As we come to the eighth film in “Hellraiser” lore, we come upon a fundamental problem, a problem that runs all the way to the movie’s core. It’s not a “Hellraiser” movie. Instead, Pinhead and friends have been turned into run of the mill slashers, and nothing more. Mind you, I love a good slasher, but only in a slasher film. “Hellraiser: Hellworld” and slasher fare or akin to pickles and chocolate; two great tastes, that do not go great together!

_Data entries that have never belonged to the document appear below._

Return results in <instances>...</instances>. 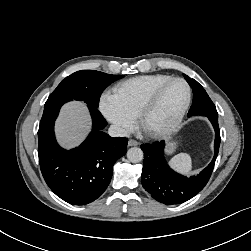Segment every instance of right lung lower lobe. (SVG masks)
I'll return each mask as SVG.
<instances>
[{
  "label": "right lung lower lobe",
  "mask_w": 251,
  "mask_h": 251,
  "mask_svg": "<svg viewBox=\"0 0 251 251\" xmlns=\"http://www.w3.org/2000/svg\"><path fill=\"white\" fill-rule=\"evenodd\" d=\"M64 103L44 108L38 130V155L42 175L50 189L72 205H85L103 194L112 178L113 165L125 155L128 139L112 138L97 107L87 105L92 132L77 148L62 149L56 142L54 122Z\"/></svg>",
  "instance_id": "obj_1"
}]
</instances>
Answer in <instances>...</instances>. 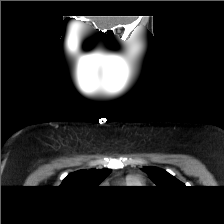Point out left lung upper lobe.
Masks as SVG:
<instances>
[{
  "instance_id": "obj_1",
  "label": "left lung upper lobe",
  "mask_w": 224,
  "mask_h": 224,
  "mask_svg": "<svg viewBox=\"0 0 224 224\" xmlns=\"http://www.w3.org/2000/svg\"><path fill=\"white\" fill-rule=\"evenodd\" d=\"M147 175L158 187H177L183 185L179 180L163 169L156 167H144Z\"/></svg>"
}]
</instances>
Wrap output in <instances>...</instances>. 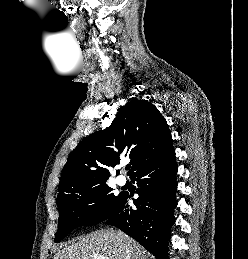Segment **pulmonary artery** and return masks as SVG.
Instances as JSON below:
<instances>
[{
    "label": "pulmonary artery",
    "mask_w": 248,
    "mask_h": 259,
    "mask_svg": "<svg viewBox=\"0 0 248 259\" xmlns=\"http://www.w3.org/2000/svg\"><path fill=\"white\" fill-rule=\"evenodd\" d=\"M126 182H127V179H126L125 176L119 175V176L117 177V183H118L119 185H125Z\"/></svg>",
    "instance_id": "pulmonary-artery-1"
}]
</instances>
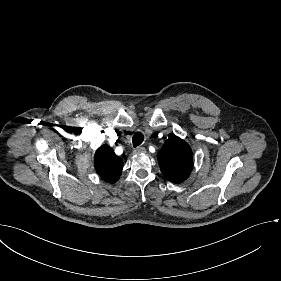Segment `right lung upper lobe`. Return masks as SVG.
I'll return each instance as SVG.
<instances>
[{"mask_svg": "<svg viewBox=\"0 0 281 281\" xmlns=\"http://www.w3.org/2000/svg\"><path fill=\"white\" fill-rule=\"evenodd\" d=\"M94 163L97 173L106 182H116L122 173L123 160L107 145L96 151Z\"/></svg>", "mask_w": 281, "mask_h": 281, "instance_id": "1", "label": "right lung upper lobe"}]
</instances>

It’s a sad outcome too. “Hellraiser: Hellworld” was simply trying to modernize the “Hellraiser” lore. Coming out in 2005, they were trying to play to a younger audience, what with their video games, raves and parties. These aesthetics did not age well at all though. Instead, we get a few hackneyed shots of a very bad video game (even for 2005 standards) and some forced hip and cool idea of a party for these exclusive folks who managed to beat the game. You know, so exclusive that they managed to have 500 people at this private party. And why just single out our group of five or six main characters for the antics of Pinhead and Lance Henriksen? Sure, we find out later, but don’t you think Pinhead would take to a party full of teens that solved his virtual puzzle box with his black hooks of doom like a fat kid given his own personal cake? I’d sure like to think so.
But alas; no.
Finally, my train of pain begins the final approach to the station as we stumble bleary eyed and mush brained into “Hellraiser: Revelations”. I knew it was going to be bad. I may not have been thinking clearly at this point, but I knew.

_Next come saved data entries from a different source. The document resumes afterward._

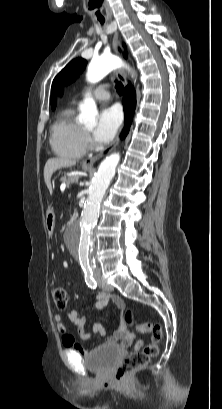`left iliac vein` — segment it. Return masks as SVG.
<instances>
[{
  "instance_id": "left-iliac-vein-1",
  "label": "left iliac vein",
  "mask_w": 222,
  "mask_h": 409,
  "mask_svg": "<svg viewBox=\"0 0 222 409\" xmlns=\"http://www.w3.org/2000/svg\"><path fill=\"white\" fill-rule=\"evenodd\" d=\"M96 280L98 284L100 285L101 289L105 292H111L113 291V286L108 284L105 279H103L101 276H97Z\"/></svg>"
}]
</instances>
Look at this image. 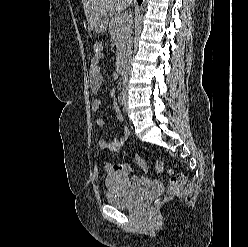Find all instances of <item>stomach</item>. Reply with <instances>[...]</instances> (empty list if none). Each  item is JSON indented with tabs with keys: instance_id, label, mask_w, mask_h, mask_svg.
<instances>
[{
	"instance_id": "1",
	"label": "stomach",
	"mask_w": 248,
	"mask_h": 247,
	"mask_svg": "<svg viewBox=\"0 0 248 247\" xmlns=\"http://www.w3.org/2000/svg\"><path fill=\"white\" fill-rule=\"evenodd\" d=\"M107 26H108V16L104 15L98 20L93 30L96 33H104L107 29Z\"/></svg>"
}]
</instances>
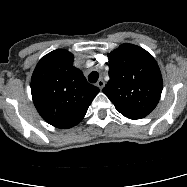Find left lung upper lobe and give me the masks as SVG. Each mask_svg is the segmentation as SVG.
I'll use <instances>...</instances> for the list:
<instances>
[{
	"instance_id": "1",
	"label": "left lung upper lobe",
	"mask_w": 187,
	"mask_h": 187,
	"mask_svg": "<svg viewBox=\"0 0 187 187\" xmlns=\"http://www.w3.org/2000/svg\"><path fill=\"white\" fill-rule=\"evenodd\" d=\"M110 80L104 94L123 116L136 120L159 102L162 76L155 59L143 48L123 44L108 54Z\"/></svg>"
}]
</instances>
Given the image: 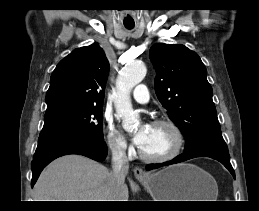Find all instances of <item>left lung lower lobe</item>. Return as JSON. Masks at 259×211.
<instances>
[{
  "mask_svg": "<svg viewBox=\"0 0 259 211\" xmlns=\"http://www.w3.org/2000/svg\"><path fill=\"white\" fill-rule=\"evenodd\" d=\"M196 157H210L215 160H218L230 171V173L235 178V173H234V170L230 163V156L228 153V148L212 146V145L200 146V147L192 149L188 152H184L183 154L177 156L175 159H173L169 162H165L162 164H149L146 166V169L151 170V169L159 168L161 166H167V165H171V164L180 163V162H183V161H186V160H189L192 158H196Z\"/></svg>",
  "mask_w": 259,
  "mask_h": 211,
  "instance_id": "left-lung-lower-lobe-1",
  "label": "left lung lower lobe"
}]
</instances>
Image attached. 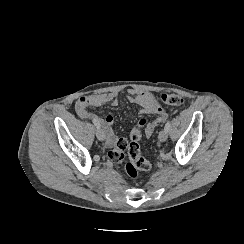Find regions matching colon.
Wrapping results in <instances>:
<instances>
[{
  "mask_svg": "<svg viewBox=\"0 0 244 244\" xmlns=\"http://www.w3.org/2000/svg\"><path fill=\"white\" fill-rule=\"evenodd\" d=\"M160 100L166 105L177 107L183 106L186 102L183 96L171 92L162 93L160 95ZM147 124L148 119L146 117L139 119L130 132V141L126 138H118L108 153L109 162L113 164H121L125 152H127L128 161L123 165V169L130 179H137L140 171H145L151 168L149 160L142 156L140 146L143 129Z\"/></svg>",
  "mask_w": 244,
  "mask_h": 244,
  "instance_id": "1",
  "label": "colon"
}]
</instances>
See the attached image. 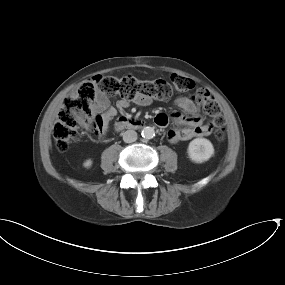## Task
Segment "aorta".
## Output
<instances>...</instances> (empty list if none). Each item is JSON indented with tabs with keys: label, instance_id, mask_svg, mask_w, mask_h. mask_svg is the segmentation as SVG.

This movie has a storied history of failed attempts, various scripts and more. Plus, even Doug Bradley decided that it was a lost cause and vacated the role he had owned for eight sub par movies! It seemed doom from the get go. Oh, and let’s not forget, our filmmakers decided to call this a reboot, so they wanted to put their own spin on it. I hope you enjoy first person shaky came, because that’s on tap here too.

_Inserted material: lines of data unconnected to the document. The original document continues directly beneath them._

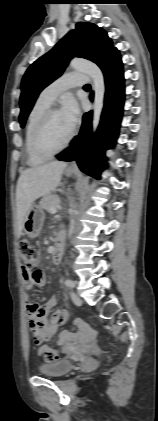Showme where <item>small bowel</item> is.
I'll return each instance as SVG.
<instances>
[{"label": "small bowel", "instance_id": "small-bowel-1", "mask_svg": "<svg viewBox=\"0 0 158 421\" xmlns=\"http://www.w3.org/2000/svg\"><path fill=\"white\" fill-rule=\"evenodd\" d=\"M25 285L29 288L43 287L46 283L45 274L41 270L33 272L23 271ZM56 305V298L52 297L45 303L27 304L29 325L33 338L41 343L50 340L57 334L61 325L69 319V313L60 309L50 316L51 309ZM92 335L91 328L82 320L74 322V330H65L58 334L57 342L68 350L75 343L86 342Z\"/></svg>", "mask_w": 158, "mask_h": 421}]
</instances>
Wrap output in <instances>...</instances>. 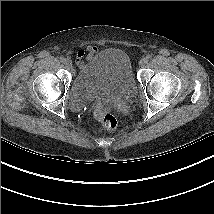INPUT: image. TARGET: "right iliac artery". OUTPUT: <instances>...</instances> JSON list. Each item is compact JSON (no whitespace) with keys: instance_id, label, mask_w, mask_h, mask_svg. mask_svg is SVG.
I'll use <instances>...</instances> for the list:
<instances>
[{"instance_id":"1","label":"right iliac artery","mask_w":214,"mask_h":214,"mask_svg":"<svg viewBox=\"0 0 214 214\" xmlns=\"http://www.w3.org/2000/svg\"><path fill=\"white\" fill-rule=\"evenodd\" d=\"M60 61L64 63L66 59L64 57H60Z\"/></svg>"}]
</instances>
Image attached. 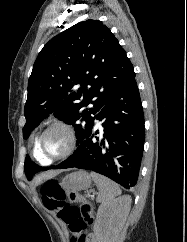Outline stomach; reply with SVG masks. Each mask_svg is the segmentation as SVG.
Instances as JSON below:
<instances>
[{
	"label": "stomach",
	"mask_w": 187,
	"mask_h": 242,
	"mask_svg": "<svg viewBox=\"0 0 187 242\" xmlns=\"http://www.w3.org/2000/svg\"><path fill=\"white\" fill-rule=\"evenodd\" d=\"M62 185L69 191L78 192L90 188L91 178L86 171H77L65 176Z\"/></svg>",
	"instance_id": "obj_1"
}]
</instances>
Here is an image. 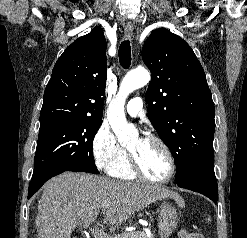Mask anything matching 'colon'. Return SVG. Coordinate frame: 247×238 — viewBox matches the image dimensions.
Here are the masks:
<instances>
[{
    "label": "colon",
    "mask_w": 247,
    "mask_h": 238,
    "mask_svg": "<svg viewBox=\"0 0 247 238\" xmlns=\"http://www.w3.org/2000/svg\"><path fill=\"white\" fill-rule=\"evenodd\" d=\"M179 238H204L200 233L183 229L179 232Z\"/></svg>",
    "instance_id": "5ec220e1"
}]
</instances>
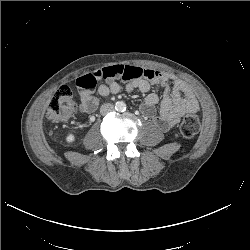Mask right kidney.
I'll list each match as a JSON object with an SVG mask.
<instances>
[{
  "label": "right kidney",
  "mask_w": 250,
  "mask_h": 250,
  "mask_svg": "<svg viewBox=\"0 0 250 250\" xmlns=\"http://www.w3.org/2000/svg\"><path fill=\"white\" fill-rule=\"evenodd\" d=\"M74 141H75V136H74V134L69 133V134L66 136V142H67V143H73Z\"/></svg>",
  "instance_id": "right-kidney-1"
}]
</instances>
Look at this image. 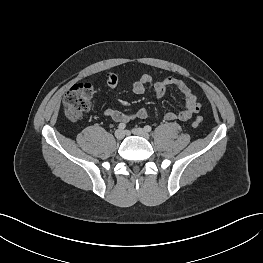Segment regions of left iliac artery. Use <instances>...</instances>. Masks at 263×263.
Instances as JSON below:
<instances>
[{
    "label": "left iliac artery",
    "instance_id": "44dca946",
    "mask_svg": "<svg viewBox=\"0 0 263 263\" xmlns=\"http://www.w3.org/2000/svg\"><path fill=\"white\" fill-rule=\"evenodd\" d=\"M144 129H145L147 132H150V131L152 130L151 126H149V125L144 126Z\"/></svg>",
    "mask_w": 263,
    "mask_h": 263
}]
</instances>
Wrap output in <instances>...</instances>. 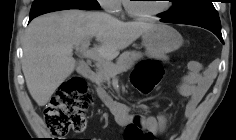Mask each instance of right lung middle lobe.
<instances>
[{
    "label": "right lung middle lobe",
    "mask_w": 236,
    "mask_h": 140,
    "mask_svg": "<svg viewBox=\"0 0 236 140\" xmlns=\"http://www.w3.org/2000/svg\"><path fill=\"white\" fill-rule=\"evenodd\" d=\"M99 8L100 5L96 0H34L30 16L66 9L97 10Z\"/></svg>",
    "instance_id": "obj_1"
}]
</instances>
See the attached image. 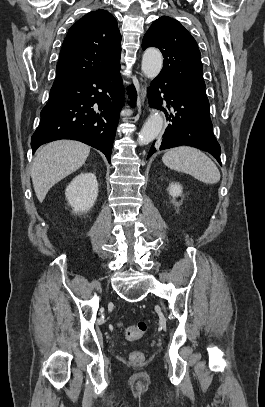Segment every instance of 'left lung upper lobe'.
Wrapping results in <instances>:
<instances>
[{
	"instance_id": "1",
	"label": "left lung upper lobe",
	"mask_w": 265,
	"mask_h": 407,
	"mask_svg": "<svg viewBox=\"0 0 265 407\" xmlns=\"http://www.w3.org/2000/svg\"><path fill=\"white\" fill-rule=\"evenodd\" d=\"M157 47L163 54L160 75L199 104L209 107L203 80L201 54L195 39L175 19L162 16L146 32L142 48Z\"/></svg>"
}]
</instances>
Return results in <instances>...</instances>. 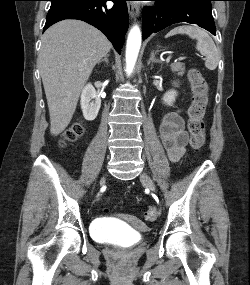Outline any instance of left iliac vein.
Masks as SVG:
<instances>
[{
	"mask_svg": "<svg viewBox=\"0 0 250 285\" xmlns=\"http://www.w3.org/2000/svg\"><path fill=\"white\" fill-rule=\"evenodd\" d=\"M141 180L143 182L146 183V185L148 186V188L152 191V192H156V187L152 181V179L146 174V173H142L140 176Z\"/></svg>",
	"mask_w": 250,
	"mask_h": 285,
	"instance_id": "obj_1",
	"label": "left iliac vein"
}]
</instances>
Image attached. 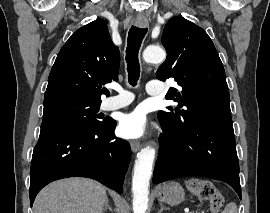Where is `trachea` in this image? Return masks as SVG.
I'll list each match as a JSON object with an SVG mask.
<instances>
[{
    "label": "trachea",
    "instance_id": "obj_1",
    "mask_svg": "<svg viewBox=\"0 0 270 213\" xmlns=\"http://www.w3.org/2000/svg\"><path fill=\"white\" fill-rule=\"evenodd\" d=\"M147 33L146 28L131 26L128 33V43L126 49V63L129 83L132 86L137 84L140 76V64L138 59L139 49L144 36Z\"/></svg>",
    "mask_w": 270,
    "mask_h": 213
}]
</instances>
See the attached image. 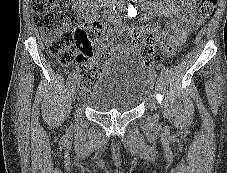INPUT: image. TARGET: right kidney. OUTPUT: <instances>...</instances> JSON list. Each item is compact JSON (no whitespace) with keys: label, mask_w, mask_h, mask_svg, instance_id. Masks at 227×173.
<instances>
[{"label":"right kidney","mask_w":227,"mask_h":173,"mask_svg":"<svg viewBox=\"0 0 227 173\" xmlns=\"http://www.w3.org/2000/svg\"><path fill=\"white\" fill-rule=\"evenodd\" d=\"M74 3L72 5V9H79L82 6H84V1L85 0H72Z\"/></svg>","instance_id":"ca27d5eb"}]
</instances>
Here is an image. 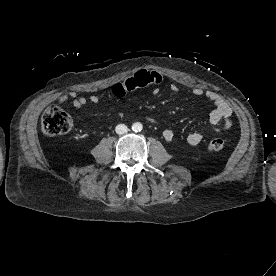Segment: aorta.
Wrapping results in <instances>:
<instances>
[{
	"label": "aorta",
	"instance_id": "obj_1",
	"mask_svg": "<svg viewBox=\"0 0 276 276\" xmlns=\"http://www.w3.org/2000/svg\"><path fill=\"white\" fill-rule=\"evenodd\" d=\"M143 129V126L140 122H136L132 125V130L135 132H140Z\"/></svg>",
	"mask_w": 276,
	"mask_h": 276
}]
</instances>
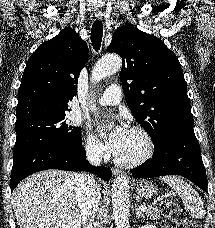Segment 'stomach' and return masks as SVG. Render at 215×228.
Masks as SVG:
<instances>
[{
	"instance_id": "stomach-1",
	"label": "stomach",
	"mask_w": 215,
	"mask_h": 228,
	"mask_svg": "<svg viewBox=\"0 0 215 228\" xmlns=\"http://www.w3.org/2000/svg\"><path fill=\"white\" fill-rule=\"evenodd\" d=\"M133 186H135L136 194L140 198H145V200H151L156 194V188L152 182L148 180H134Z\"/></svg>"
}]
</instances>
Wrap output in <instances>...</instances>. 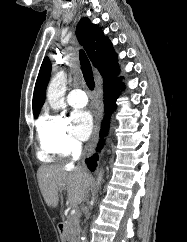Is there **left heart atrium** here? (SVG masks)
<instances>
[{"mask_svg":"<svg viewBox=\"0 0 187 242\" xmlns=\"http://www.w3.org/2000/svg\"><path fill=\"white\" fill-rule=\"evenodd\" d=\"M72 120L75 135L81 140H86L94 127L92 114L87 110H77L72 113Z\"/></svg>","mask_w":187,"mask_h":242,"instance_id":"left-heart-atrium-1","label":"left heart atrium"}]
</instances>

Now, some folks will call me crazy here; but I didn’t find the story for “Hellraiser: Revelations” all that bad. It certainly wasn’t great, but you could clearly see where they tried to included parts of the original while making the movie their own. There were flashes of classic “Hellraiser” and a base story that followed the original framework. However, they continued to try and modernize things and make the movie more tween friendly, with forced affairs and other nonsense that did nothing but dilute the only good things the film had. Mix the moments with piss poor performances and the movie becomes a serious chore. Pinhead is now a man in a rubbery looking and what’s worse, he cries.
Yes, Pinhead sheds a tear.
As the old saying goes, “Curiosity killed the cat”. If my viewing habits continue on their current course, we may have to update that phrase to “Netflix Killed the Blogger”. Yet, you can rest assured that I”ll be back for more. I can’t help myself. Plus on Netflix, there’s always one more.